#### TASK STATEMENT
Pick out every line in the data below that holds "click".

#### DATASET RECORDS
____

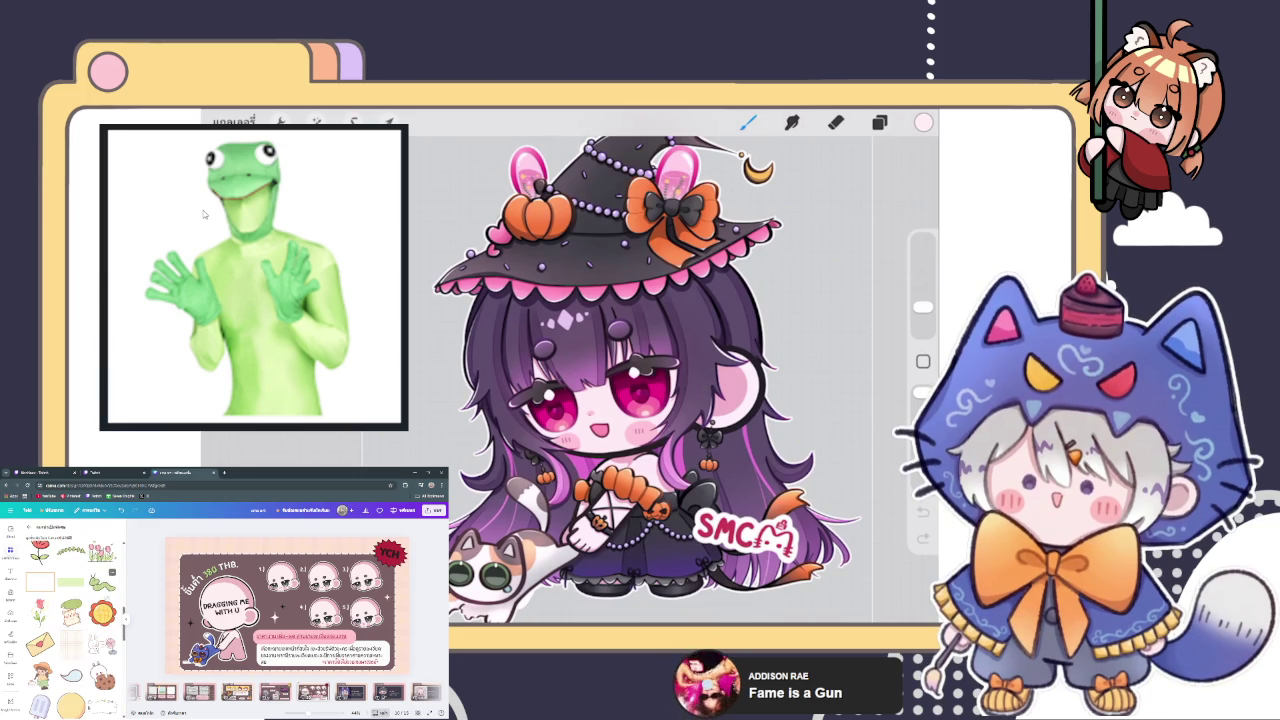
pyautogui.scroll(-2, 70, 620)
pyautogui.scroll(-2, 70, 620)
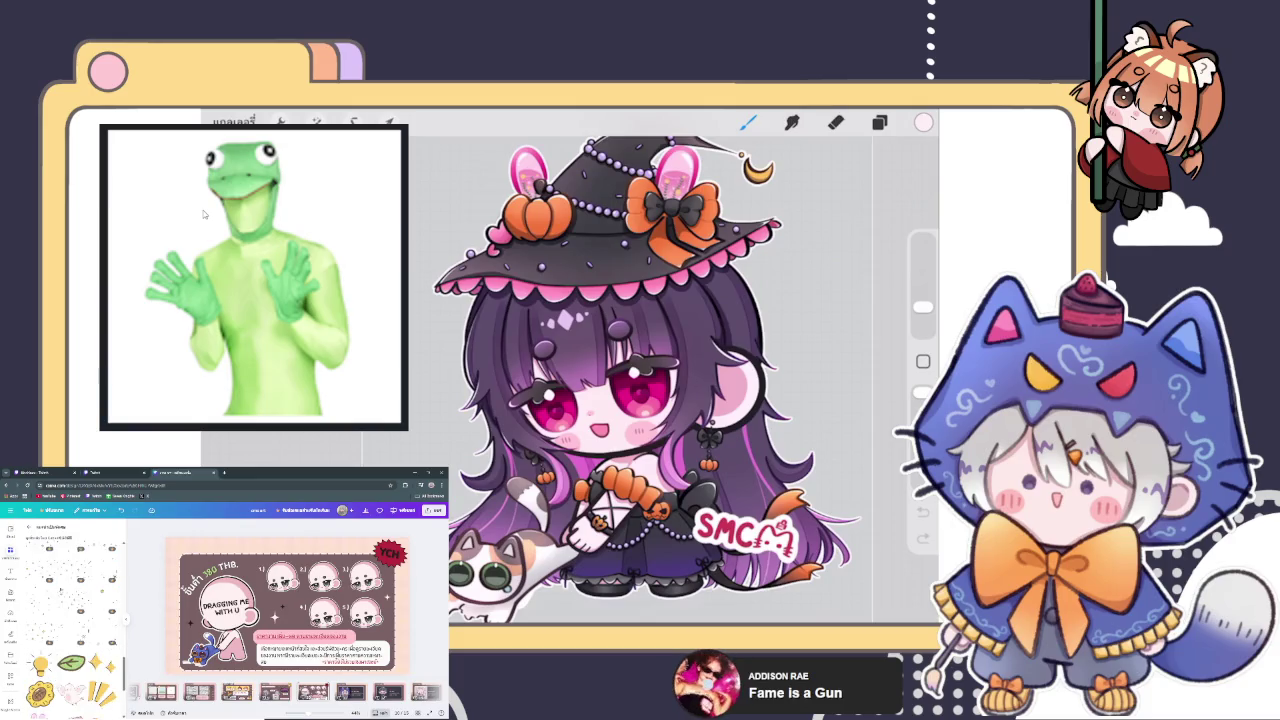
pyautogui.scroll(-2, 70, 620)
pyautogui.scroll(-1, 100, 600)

____

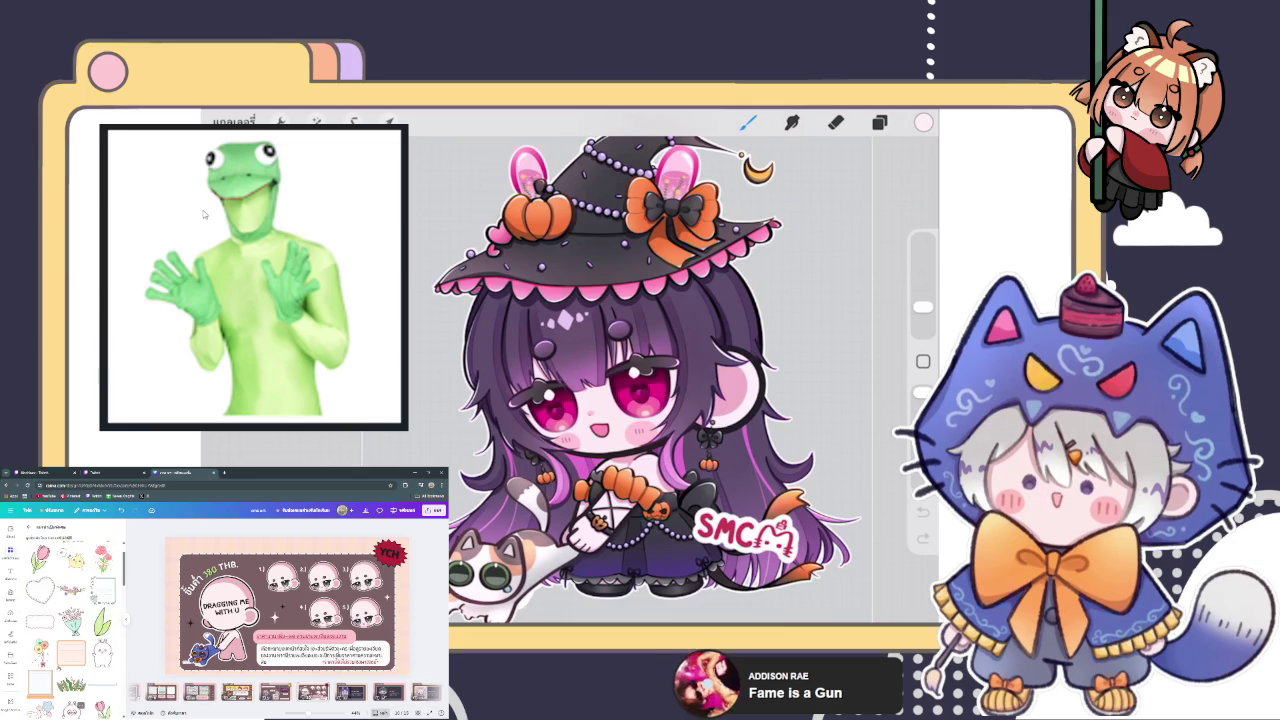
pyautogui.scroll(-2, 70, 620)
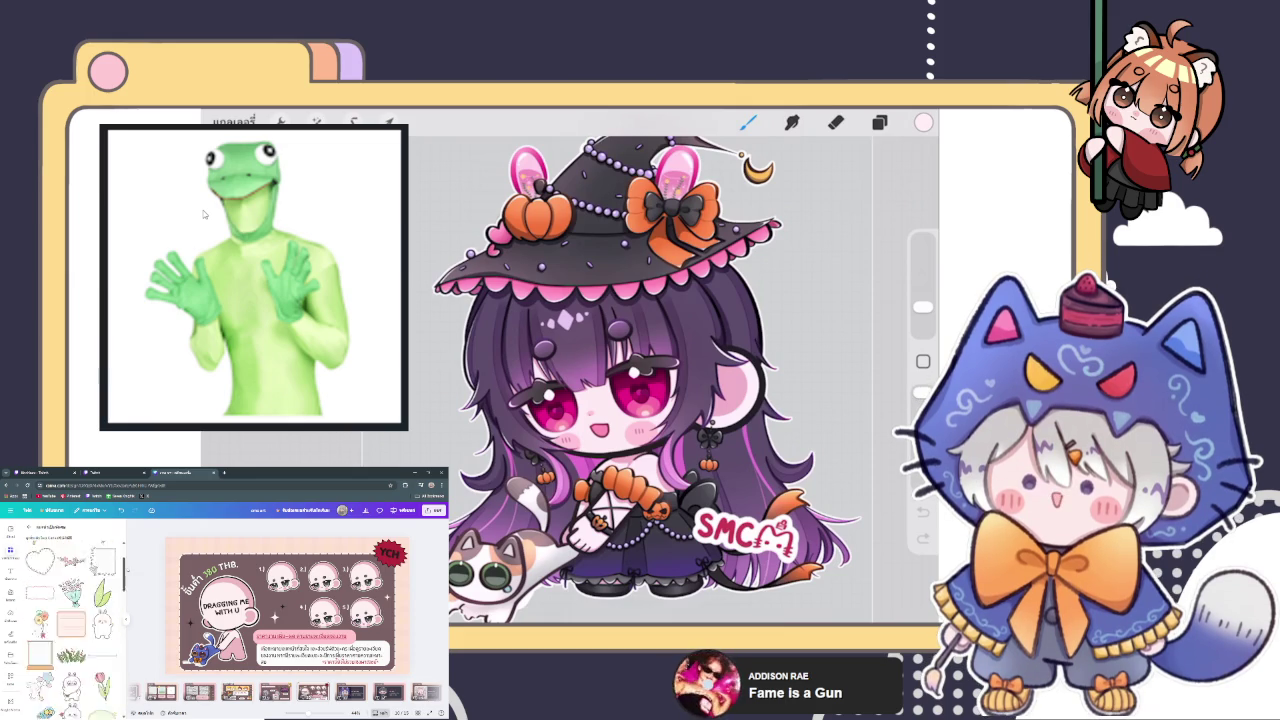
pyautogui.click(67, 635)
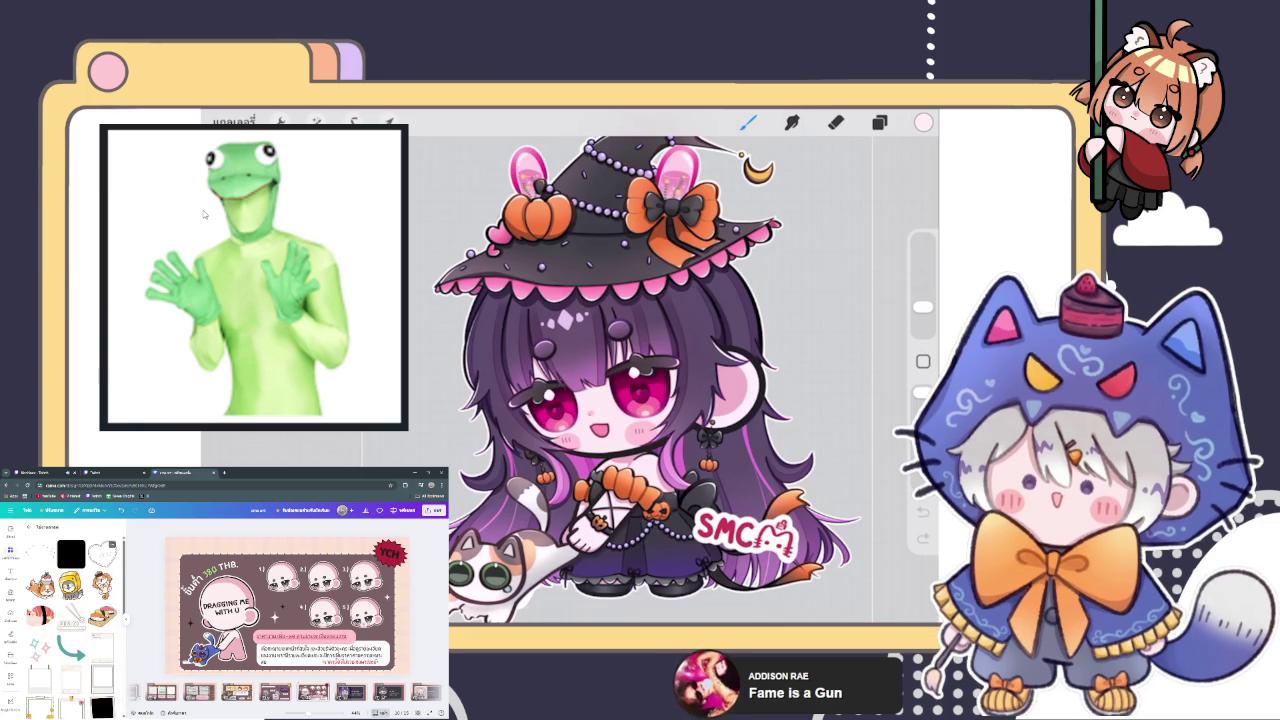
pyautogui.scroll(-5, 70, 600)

____

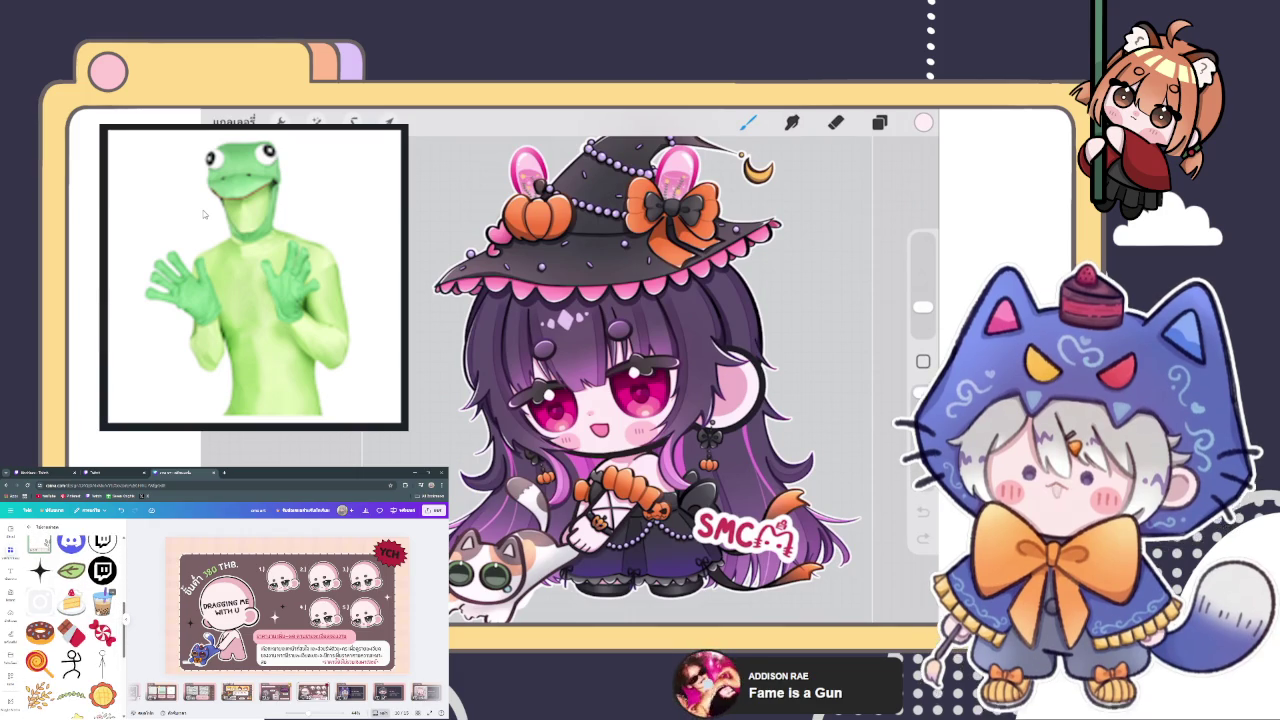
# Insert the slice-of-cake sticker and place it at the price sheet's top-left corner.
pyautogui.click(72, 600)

____

#### EXERCISE RESULT
pyautogui.click(67, 635)
pyautogui.click(72, 600)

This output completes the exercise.